:: Exercise details ::
Copy all lines of the listing that include the string "Joop".

:: The input ::
== == ==
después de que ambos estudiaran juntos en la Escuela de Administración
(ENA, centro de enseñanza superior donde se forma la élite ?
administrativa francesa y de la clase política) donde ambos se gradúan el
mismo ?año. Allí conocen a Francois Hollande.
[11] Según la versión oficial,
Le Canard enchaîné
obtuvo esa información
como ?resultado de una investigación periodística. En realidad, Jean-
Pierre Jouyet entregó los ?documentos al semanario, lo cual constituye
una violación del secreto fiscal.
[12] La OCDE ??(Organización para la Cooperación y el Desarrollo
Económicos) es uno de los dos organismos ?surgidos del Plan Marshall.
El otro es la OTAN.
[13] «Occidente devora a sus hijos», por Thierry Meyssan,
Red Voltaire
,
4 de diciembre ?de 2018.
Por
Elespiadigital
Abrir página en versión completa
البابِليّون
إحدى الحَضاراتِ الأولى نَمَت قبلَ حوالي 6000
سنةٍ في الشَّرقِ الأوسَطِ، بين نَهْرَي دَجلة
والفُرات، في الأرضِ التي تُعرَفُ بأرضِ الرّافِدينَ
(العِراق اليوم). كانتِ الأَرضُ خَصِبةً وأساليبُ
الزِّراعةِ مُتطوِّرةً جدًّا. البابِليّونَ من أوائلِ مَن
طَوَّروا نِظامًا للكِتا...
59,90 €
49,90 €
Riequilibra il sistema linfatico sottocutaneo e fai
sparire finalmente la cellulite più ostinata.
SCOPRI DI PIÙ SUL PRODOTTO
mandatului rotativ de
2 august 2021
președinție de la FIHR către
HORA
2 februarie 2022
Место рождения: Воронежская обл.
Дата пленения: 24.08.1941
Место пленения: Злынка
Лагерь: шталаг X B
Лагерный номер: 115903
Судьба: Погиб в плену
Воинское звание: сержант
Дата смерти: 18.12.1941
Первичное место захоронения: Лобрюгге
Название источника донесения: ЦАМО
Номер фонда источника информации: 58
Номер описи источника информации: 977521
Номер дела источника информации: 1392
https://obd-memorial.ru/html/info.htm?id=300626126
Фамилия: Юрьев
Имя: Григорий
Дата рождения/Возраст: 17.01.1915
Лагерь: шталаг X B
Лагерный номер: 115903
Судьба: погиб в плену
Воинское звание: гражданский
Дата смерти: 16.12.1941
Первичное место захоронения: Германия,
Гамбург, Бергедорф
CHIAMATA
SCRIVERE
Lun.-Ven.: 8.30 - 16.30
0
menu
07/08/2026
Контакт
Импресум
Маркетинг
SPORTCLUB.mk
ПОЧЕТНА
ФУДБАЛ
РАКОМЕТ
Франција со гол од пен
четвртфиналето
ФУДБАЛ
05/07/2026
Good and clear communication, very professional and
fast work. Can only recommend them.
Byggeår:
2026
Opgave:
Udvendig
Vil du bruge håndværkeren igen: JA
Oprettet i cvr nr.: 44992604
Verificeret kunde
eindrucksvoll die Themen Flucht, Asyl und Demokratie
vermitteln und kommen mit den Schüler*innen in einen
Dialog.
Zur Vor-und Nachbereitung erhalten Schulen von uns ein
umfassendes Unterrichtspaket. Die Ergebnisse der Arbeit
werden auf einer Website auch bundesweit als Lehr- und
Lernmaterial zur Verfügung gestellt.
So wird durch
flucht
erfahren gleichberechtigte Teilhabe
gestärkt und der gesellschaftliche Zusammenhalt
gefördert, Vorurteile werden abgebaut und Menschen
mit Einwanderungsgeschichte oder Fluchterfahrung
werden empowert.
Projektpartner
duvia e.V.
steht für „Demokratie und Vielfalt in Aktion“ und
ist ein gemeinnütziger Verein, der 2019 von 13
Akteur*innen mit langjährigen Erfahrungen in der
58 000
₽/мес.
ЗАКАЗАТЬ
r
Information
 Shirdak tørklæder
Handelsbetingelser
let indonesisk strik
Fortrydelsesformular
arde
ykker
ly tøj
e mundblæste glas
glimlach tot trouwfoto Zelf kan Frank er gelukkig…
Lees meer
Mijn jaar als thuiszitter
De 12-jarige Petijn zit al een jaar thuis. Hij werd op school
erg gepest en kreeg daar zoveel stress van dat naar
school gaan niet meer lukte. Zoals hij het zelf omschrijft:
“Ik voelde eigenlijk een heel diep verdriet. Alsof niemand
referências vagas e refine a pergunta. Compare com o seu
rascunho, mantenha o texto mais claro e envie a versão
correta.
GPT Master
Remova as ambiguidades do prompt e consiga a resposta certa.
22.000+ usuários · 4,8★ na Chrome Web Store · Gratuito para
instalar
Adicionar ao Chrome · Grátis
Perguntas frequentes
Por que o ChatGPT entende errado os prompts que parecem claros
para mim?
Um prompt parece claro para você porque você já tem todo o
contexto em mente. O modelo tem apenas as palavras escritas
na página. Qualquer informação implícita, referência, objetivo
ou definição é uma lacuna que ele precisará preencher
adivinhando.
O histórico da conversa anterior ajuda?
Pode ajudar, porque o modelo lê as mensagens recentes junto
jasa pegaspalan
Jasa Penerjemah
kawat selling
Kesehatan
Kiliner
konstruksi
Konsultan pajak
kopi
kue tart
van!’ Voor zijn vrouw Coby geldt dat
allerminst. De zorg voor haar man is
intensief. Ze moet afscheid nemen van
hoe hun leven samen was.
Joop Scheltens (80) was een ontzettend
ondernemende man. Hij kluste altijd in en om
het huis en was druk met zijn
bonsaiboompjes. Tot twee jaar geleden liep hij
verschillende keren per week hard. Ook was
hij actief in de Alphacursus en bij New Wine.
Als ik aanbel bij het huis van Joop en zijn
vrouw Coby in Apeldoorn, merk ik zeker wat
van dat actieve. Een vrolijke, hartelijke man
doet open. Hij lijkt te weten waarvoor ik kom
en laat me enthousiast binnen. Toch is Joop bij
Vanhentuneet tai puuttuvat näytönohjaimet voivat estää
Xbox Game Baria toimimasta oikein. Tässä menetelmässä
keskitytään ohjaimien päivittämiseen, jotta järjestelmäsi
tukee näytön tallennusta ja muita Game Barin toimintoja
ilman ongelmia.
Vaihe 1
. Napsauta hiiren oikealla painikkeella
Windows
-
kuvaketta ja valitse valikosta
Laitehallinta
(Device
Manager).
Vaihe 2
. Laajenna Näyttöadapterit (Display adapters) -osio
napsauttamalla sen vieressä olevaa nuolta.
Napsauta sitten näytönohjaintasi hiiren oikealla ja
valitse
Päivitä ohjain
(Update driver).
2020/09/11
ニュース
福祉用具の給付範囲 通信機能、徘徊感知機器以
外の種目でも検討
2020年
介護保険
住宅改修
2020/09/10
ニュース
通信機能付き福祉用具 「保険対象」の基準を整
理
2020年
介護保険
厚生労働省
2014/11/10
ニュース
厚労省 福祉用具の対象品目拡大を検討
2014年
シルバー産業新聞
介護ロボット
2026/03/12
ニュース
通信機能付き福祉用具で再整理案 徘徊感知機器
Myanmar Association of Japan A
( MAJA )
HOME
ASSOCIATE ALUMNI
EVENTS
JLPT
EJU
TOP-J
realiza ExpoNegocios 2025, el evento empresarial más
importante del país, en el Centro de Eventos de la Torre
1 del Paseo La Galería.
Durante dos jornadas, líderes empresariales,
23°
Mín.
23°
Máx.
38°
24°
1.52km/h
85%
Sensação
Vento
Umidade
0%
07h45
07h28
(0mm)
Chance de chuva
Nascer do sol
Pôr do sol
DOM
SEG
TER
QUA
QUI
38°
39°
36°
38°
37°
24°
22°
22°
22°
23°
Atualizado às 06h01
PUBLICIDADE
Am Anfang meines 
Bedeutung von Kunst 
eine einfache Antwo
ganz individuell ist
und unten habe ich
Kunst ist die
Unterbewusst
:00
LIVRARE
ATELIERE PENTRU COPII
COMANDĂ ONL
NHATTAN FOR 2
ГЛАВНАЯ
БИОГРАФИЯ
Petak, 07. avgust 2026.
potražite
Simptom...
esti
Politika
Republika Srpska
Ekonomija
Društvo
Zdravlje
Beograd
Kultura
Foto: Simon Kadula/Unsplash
== == ==
:: Finished exercise ::
Joop Scheltens (80) was een ontzettend
Als ik aanbel bij het huis van Joop en zijn
en laat me enthousiast binnen. Toch is Joop bij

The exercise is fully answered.